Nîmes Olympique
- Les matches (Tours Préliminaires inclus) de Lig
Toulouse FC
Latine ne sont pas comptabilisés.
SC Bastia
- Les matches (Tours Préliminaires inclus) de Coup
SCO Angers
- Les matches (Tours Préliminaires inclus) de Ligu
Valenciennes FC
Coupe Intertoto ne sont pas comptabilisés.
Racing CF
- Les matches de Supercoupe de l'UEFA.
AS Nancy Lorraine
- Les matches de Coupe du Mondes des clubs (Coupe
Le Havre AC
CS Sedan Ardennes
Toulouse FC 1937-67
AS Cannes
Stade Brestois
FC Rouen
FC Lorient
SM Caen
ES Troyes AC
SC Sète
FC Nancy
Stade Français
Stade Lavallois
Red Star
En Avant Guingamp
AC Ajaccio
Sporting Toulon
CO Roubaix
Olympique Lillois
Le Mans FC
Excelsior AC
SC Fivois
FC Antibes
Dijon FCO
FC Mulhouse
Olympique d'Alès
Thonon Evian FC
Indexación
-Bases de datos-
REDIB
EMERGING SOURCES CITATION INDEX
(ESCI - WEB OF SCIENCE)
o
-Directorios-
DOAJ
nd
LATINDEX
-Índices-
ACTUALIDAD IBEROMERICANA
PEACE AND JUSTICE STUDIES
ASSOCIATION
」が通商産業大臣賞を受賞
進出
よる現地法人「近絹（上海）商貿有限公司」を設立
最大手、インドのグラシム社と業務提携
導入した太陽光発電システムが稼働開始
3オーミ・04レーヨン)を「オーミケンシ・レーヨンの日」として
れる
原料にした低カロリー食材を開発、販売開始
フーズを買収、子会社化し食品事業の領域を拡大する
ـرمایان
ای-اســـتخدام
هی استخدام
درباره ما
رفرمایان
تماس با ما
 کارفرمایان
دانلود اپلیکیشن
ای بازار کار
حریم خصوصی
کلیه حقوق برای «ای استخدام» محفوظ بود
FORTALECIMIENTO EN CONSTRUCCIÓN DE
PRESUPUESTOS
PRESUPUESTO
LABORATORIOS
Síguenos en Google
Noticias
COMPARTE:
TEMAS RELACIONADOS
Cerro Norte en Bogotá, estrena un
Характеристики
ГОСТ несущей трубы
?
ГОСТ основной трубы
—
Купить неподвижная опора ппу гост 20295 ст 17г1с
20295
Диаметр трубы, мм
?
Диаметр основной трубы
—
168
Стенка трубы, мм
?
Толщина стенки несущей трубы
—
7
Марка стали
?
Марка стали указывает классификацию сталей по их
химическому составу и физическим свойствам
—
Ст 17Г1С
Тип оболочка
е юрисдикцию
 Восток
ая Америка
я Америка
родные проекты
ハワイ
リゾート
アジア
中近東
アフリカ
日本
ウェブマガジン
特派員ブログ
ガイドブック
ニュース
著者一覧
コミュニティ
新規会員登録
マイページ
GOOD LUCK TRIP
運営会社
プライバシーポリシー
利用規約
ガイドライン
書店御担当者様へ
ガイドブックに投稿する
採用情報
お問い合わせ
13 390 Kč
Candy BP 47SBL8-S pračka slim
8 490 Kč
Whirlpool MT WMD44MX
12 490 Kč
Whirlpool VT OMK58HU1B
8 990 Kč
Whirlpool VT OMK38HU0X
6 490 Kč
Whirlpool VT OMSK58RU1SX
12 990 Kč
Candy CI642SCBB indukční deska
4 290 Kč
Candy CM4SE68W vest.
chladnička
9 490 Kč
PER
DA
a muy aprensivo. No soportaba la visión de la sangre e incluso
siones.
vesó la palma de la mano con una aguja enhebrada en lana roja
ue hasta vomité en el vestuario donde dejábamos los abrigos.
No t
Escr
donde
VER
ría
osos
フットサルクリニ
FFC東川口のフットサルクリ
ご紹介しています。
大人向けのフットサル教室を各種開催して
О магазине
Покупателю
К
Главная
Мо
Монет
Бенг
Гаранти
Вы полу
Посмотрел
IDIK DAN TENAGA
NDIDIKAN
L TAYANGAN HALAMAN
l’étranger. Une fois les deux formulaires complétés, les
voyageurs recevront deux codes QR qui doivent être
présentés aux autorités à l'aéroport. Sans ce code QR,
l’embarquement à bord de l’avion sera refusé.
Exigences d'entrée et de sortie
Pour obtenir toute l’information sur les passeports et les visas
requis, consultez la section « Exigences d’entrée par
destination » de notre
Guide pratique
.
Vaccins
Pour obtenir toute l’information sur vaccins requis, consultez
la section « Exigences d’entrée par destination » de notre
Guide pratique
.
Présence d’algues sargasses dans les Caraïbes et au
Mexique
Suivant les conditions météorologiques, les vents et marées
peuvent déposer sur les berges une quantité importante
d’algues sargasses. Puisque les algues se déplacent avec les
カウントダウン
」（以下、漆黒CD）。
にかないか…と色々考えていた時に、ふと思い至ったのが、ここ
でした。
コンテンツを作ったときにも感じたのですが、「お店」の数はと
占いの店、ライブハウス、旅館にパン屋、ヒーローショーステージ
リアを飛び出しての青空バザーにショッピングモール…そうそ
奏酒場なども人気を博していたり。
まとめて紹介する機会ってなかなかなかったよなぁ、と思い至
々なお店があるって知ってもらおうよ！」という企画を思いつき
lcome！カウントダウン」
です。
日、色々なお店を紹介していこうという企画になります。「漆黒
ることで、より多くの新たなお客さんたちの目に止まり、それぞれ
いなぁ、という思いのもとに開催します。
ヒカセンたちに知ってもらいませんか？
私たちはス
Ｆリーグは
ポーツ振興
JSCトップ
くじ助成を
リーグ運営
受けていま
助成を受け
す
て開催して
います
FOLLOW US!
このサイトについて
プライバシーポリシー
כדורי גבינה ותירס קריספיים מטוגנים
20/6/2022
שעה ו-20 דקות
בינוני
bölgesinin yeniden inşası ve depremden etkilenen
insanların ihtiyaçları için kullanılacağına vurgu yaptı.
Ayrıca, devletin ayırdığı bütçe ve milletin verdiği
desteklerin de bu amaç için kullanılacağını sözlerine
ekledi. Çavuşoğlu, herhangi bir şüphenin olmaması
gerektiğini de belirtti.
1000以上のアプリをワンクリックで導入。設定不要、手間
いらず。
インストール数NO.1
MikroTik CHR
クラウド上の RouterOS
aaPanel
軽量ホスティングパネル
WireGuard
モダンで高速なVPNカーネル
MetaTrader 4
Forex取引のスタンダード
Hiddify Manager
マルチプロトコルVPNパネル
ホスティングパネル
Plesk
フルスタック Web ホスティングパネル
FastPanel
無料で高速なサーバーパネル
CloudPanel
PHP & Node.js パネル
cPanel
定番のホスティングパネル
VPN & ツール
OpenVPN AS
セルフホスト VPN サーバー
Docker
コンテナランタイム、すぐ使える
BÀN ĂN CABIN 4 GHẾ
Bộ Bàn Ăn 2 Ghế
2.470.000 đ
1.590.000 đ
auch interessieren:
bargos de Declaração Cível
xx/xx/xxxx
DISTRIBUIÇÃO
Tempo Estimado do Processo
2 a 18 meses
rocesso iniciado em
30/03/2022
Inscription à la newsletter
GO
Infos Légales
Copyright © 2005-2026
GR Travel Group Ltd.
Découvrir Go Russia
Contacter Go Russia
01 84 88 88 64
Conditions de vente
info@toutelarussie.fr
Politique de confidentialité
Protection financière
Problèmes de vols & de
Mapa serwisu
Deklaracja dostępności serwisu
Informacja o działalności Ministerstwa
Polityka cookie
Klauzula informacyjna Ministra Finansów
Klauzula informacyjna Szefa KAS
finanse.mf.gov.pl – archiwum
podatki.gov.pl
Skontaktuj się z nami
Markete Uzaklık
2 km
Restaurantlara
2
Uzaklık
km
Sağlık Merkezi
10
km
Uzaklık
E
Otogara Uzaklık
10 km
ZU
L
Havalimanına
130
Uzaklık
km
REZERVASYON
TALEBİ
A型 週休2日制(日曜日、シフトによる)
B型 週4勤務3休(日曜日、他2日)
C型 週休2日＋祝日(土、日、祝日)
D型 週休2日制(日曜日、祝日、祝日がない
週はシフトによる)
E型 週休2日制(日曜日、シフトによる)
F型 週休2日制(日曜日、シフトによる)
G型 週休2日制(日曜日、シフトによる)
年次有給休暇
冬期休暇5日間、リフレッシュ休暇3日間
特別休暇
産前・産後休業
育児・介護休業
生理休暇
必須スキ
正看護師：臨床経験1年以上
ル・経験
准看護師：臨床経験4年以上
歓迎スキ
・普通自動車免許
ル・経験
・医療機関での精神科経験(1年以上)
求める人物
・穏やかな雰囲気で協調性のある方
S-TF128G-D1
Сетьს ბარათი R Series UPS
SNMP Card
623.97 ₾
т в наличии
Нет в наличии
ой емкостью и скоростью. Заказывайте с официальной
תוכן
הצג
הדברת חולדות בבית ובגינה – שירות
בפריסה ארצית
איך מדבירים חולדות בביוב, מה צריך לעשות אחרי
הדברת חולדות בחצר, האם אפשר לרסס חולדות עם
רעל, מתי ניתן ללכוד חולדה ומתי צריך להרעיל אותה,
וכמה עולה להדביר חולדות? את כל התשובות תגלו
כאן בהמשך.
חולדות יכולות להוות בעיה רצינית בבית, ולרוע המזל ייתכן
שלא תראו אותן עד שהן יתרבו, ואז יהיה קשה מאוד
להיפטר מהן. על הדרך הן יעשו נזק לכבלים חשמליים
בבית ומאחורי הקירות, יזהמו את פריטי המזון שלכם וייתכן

━━━━━━━━━━

Goal of the exercise | Read the listing line by line, and copy each line in which the word "несущей" is found.

Answer to the exercise |
ГОСТ несущей трубы
Толщина стенки несущей трубы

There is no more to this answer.